■ EXERCISE DETAILS ■
Lift every line from the entries that includes the word "deposited".

■ EXERCISE MATERIALS ■
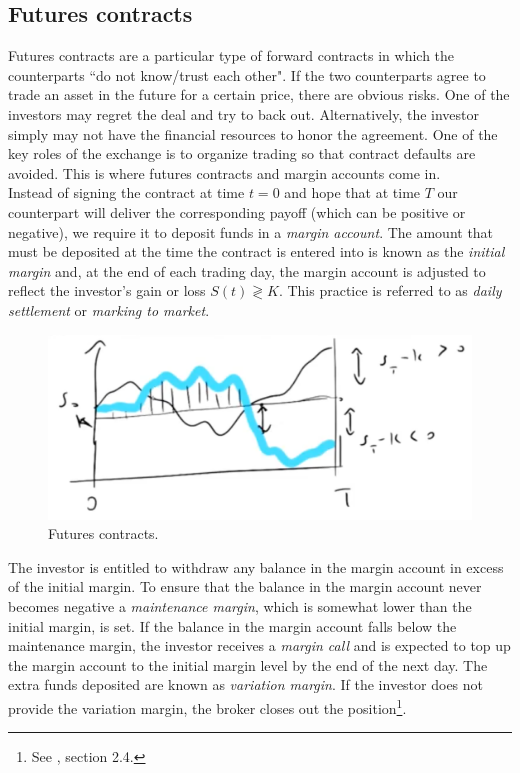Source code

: \subsection{Futures contracts}
Futures contracts are a particular type of forward contracts in which the counterparts ``do not know/trust each other". If the two counterparts agree to trade an asset in the future for a certain price, there are obvious risks. One of the investors may regret the deal and try to back out. Alternatively, the investor simply may not have the financial resources to honor the agreement. One of the key roles of the exchange is to organize trading so that contract defaults are avoided. This is where futures contracts and margin accounts come in.\\
Instead of signing the contract at time $t=0$ and hope that at time $T$ our counterpart will deliver the corresponding payoff (which can be positive or negative), we require it to deposit funds in a \emph{margin account}. The amount that must be deposited at the time the contract is entered into is known as the \emph{initial margin} and, at the end of each trading day, the margin account is adjusted to reflect the investor's gain or loss $S(t)\gtrless K$. This practice is referred to as \emph{daily settlement} or \emph{marking to market}.
\begin{figure}[ht]
    \centering
    \includegraphics[scale=0.27]{fig/tmp/fig31.png}
    \caption{Futures contracts.}
    \label{fig:futures}
\end{figure}
\newline The investor is entitled to withdraw any balance in the margin account in excess of the initial margin. To ensure that the balance in the margin account never becomes negative a \emph{maintenance margin}, which is somewhat lower than the initial margin, is set. If the balance in the margin account falls below the maintenance margin, the investor receives a \emph{margin call} and is expected to top up the margin account to the initial margin level by the end of the next day. The extra funds deposited are known as \emph{variation margin}. If the investor does not provide the variation margin, the broker closes out the position\footnote{See \cite{hull}, section 2.4.}.\\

■ RESULT BELOW ■
Instead of signing the contract at time $t=0$ and hope that at time $T$ our counterpart will deliver the corresponding payoff (which can be positive or negative), we require it to deposit funds in a \emph{margin account}. The amount that must be deposited at the time the contract is entered into is known as the \emph{initial margin} and, at the end of each trading day, the margin account is adjusted to reflect the investor's gain or loss $S(t)\gtrless K$. This practice is referred to as \emph{daily settlement} or \emph{marking to market}.
\newline The investor is entitled to withdraw any balance in the margin account in excess of the initial margin. To ensure that the balance in the margin account never becomes negative a \emph{maintenance margin}, which is somewhat lower than the initial margin, is set. If the balance in the margin account falls below the maintenance margin, the investor receives a \emph{margin call} and is expected to top up the margin account to the initial margin level by the end of the next day. The extra funds deposited are known as \emph{variation margin}. If the investor does not provide the variation margin, the broker closes out the position\footnote{See \cite{hull}, section 2.4.}.\\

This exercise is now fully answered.